---------- ФРАГМЕНТ ТЕКСТА ----------

Гастроли в Питере, впервые без Андрея. «Астория» на ремонте – в черных сетях, как в трауре. Все напоминает о нем. Была в гостях у Кирочки на улице Герцена, в мансарде. У него прелестная жена, уже 10-летний сын, тоже Кирилл. Сижу под портретом Андрея, а Кирилл рассказывает, смеясь, голосом брата:
– Как ни приедет, все говорит одно и то же: «Все порушу, все порушу, но ведь она меня голым по миру пустит!»
– Кирочка, налей мне, пожалуйста, еще чаю, кипятку… У тебя замечательный мальчик…
19 октября, еще до книги, принесла Марье журнал «Театральная жизнь» со своей статьей «Андрюша, я хочу, чтобы ты был бессмертен». Она прочла и заплакала. На обложке журнала портрет Андрея, а на обратной стороне – «Троица» Рублева. Она сокрушается:
– Я его не крестила, как же это так получилось, время такое было.
– Андрей мне поведал, – говорю я, – что нянька Анна Сергеевна его крестила, даже вспоминал, как его окунали в воду, он весь дрожал.
– Да будет вам врать-то! – заходится она. Потом сосредоточенно думает и говорит: – Она набожная была, любила его до беспамятства, он все болел, и нас по полгода в Москве не было. Может быть, и крестила. Да-а-а-а-а-а, – задумавшись, сказала она, – вам он это рассказал, а матери нет. Значит, я плохая мать. Какова есть, не на ярмарку несть.
– Да нет, – продолжаю я, – дети никогда родителям ничего не рассказывают, не делятся, а потом – вы все время орете, вы же неласковая.
– Вы – ласковая! Вам бы только сюсюкаться! Восхищалка, небесная гляделка!
Вместо революционного фарфора на стене появились на полочках сырные доски. Арбат напоминает парижский Монмартр – везде художники, картины, картины! Оживление! Марья с Тонькой все свободное время проводят в поисках уличных гениев. Художники, завидев издалека фигуру Марии Владимировны, выстраиваются по стойке смирно и кричат: «Идет! Идет!» А «идет» – значит купит. У нее отменный вкус, она покупает ценные картины, которые заполняют зияющие пустые места в ее квартире. С каждым днем она становится все популярнее и популярнее – летят письма со всех концов страны: «Москва, матери Андрея Миронова».

---------- ИМЕЮЩИЕСЯ ДАННЫЕ ----------

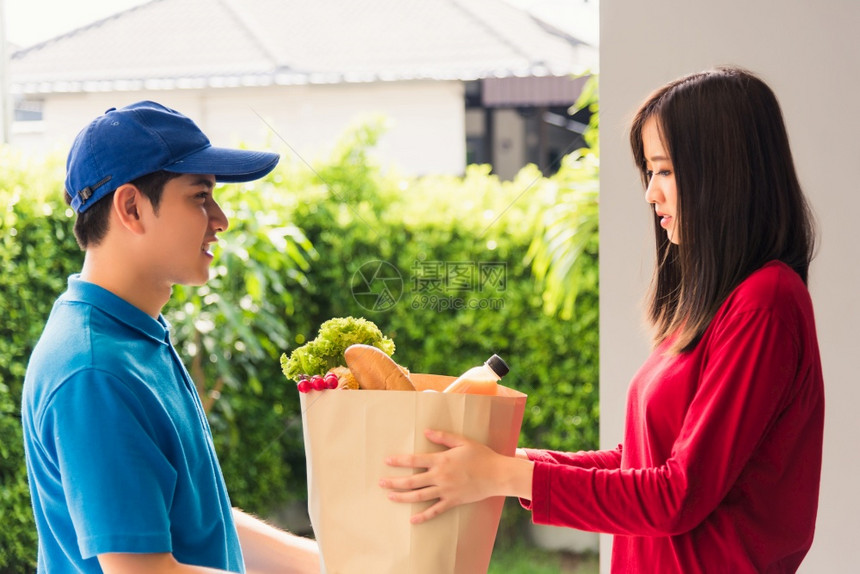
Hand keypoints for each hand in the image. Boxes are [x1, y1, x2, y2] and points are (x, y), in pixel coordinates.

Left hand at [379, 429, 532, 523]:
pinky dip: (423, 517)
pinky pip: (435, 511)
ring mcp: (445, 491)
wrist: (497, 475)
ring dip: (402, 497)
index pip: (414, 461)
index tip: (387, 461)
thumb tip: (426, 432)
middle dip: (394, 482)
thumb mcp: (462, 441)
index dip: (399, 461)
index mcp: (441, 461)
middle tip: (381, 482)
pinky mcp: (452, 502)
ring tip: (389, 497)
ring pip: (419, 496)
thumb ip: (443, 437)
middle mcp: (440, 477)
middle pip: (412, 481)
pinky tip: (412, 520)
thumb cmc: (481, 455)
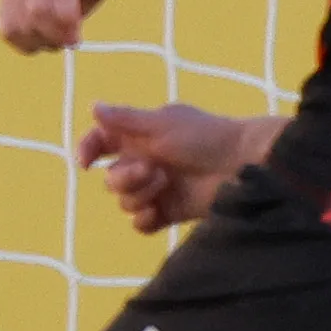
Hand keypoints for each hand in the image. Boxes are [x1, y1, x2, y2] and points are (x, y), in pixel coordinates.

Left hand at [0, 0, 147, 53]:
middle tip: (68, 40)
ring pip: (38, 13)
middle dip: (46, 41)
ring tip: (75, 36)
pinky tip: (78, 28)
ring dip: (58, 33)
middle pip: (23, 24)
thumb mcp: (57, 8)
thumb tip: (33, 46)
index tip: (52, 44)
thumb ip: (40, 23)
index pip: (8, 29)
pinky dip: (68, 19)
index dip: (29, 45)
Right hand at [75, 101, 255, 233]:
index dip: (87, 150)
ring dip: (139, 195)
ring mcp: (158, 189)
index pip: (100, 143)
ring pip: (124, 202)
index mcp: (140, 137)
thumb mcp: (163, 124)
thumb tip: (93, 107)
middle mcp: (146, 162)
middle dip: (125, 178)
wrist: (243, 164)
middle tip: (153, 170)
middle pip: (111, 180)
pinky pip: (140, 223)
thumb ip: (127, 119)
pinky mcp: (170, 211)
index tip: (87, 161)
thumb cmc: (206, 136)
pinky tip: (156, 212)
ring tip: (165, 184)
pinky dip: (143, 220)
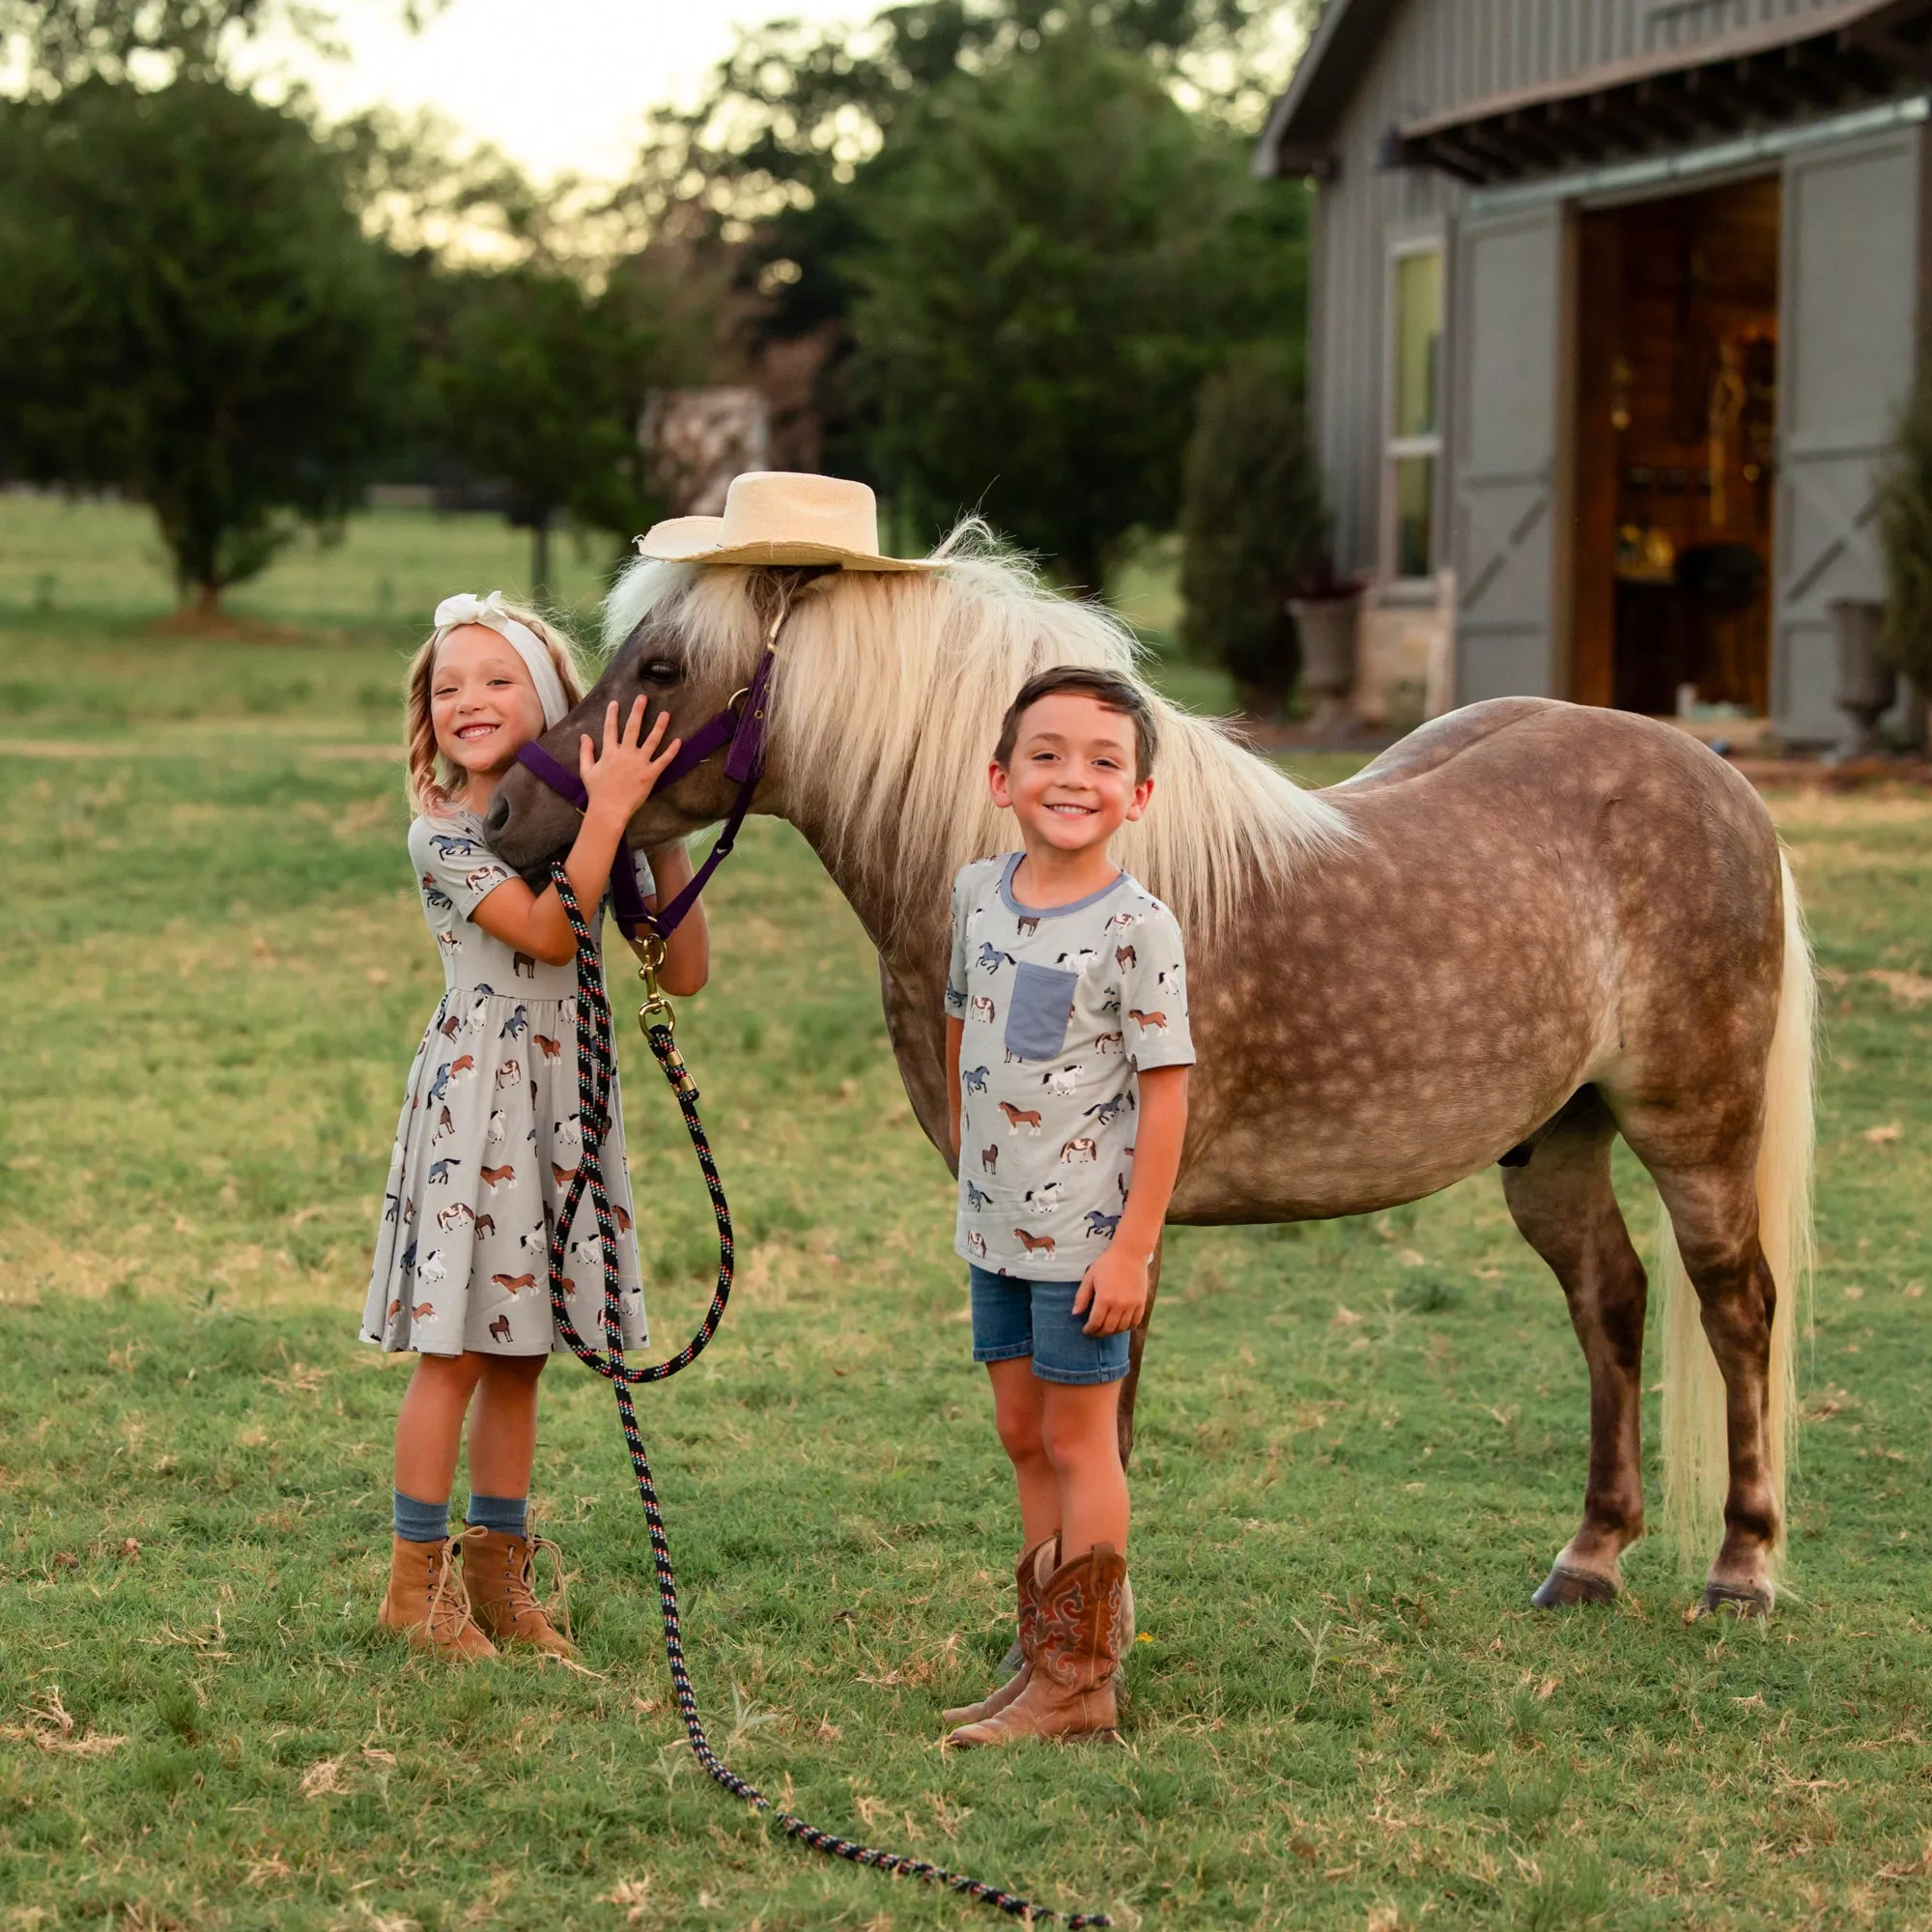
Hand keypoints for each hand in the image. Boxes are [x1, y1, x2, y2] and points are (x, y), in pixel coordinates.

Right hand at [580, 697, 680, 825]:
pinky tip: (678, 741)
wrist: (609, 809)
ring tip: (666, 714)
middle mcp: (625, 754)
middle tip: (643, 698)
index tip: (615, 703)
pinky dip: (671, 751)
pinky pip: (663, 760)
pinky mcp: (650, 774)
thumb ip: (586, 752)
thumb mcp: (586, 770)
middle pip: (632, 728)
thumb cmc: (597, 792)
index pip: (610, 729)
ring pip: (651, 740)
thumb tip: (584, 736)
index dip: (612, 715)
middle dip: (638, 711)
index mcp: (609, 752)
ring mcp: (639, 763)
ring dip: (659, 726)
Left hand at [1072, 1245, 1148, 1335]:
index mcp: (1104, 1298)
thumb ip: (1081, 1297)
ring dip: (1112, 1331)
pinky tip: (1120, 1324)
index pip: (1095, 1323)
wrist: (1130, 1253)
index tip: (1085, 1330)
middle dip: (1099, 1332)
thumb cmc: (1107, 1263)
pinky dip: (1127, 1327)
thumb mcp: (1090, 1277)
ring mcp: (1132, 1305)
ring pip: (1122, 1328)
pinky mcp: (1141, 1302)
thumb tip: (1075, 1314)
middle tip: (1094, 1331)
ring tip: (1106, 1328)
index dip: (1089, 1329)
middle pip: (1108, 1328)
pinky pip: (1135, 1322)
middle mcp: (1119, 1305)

----------

▶ **НАД ЧЕМ РАБОТАТЬ**:
[a] Ответьте по отрывку о матери Андрея Миронова:
(i) Как зовут сына Кирилла и сколько ему лет?
(ii) Что помещено на обратной стороне журнала «Театральная жизнь»?
(iii) Что кричат художники, когда издалека замечают Марию Владимировну?
[b] Допишите отрывок о матери Андрея Миронова, начав сразу после его последнего предложения.

▶ **ВЫПОЛНЕННЫЕ ЗАДАНИЯ**:
[a]
(i) Сына тоже зовут Кирилл, ему 10 лет.
(ii) «Троица» Рублева.
(iii) «Идет! Идет!»

[b]
На нас с Марьей после смерти Андрея начинают сыпаться события как из рога изобилия, как будто это он, оттуда, помогает нам.
Как она мечтала работать в драматическом театре, и ее приглашает в свой театр Олег Табаков, в 78 лет! В это же время в Москву на «Стреле» летит из Питера Белинский, мы с ним идем обедать, и он говорит:
– Напиши детскую сказку, я поставлю.
Теперь в Москве в театре Вахтангова он занимается постановкой спектакля «Стакан воды» Скриба. В роли герцогини – Антурия. Она ему задает бесконечные вопросы:
– Как мне выходить на сцену?
– Переждав аплодисменты, – спокойно сообщает ей Белинский.
– Что я здесь делаю? Какое у меня действие? – продолжает она мучить его.
Белинский так же спокойно отвечает:
– Не будем копать глубоко, чтобы не попасть в шахту метро. – Роль герцогини Мальборо оказалась одной из лучших ролей в репертуаре Антурии.
Итак, я еду писать сказку в Щелыково, в Дом творчества артистов, в Костромскую область. Это бывшее имение Островского, где он написал много пьес и загадочную «Снегурочку».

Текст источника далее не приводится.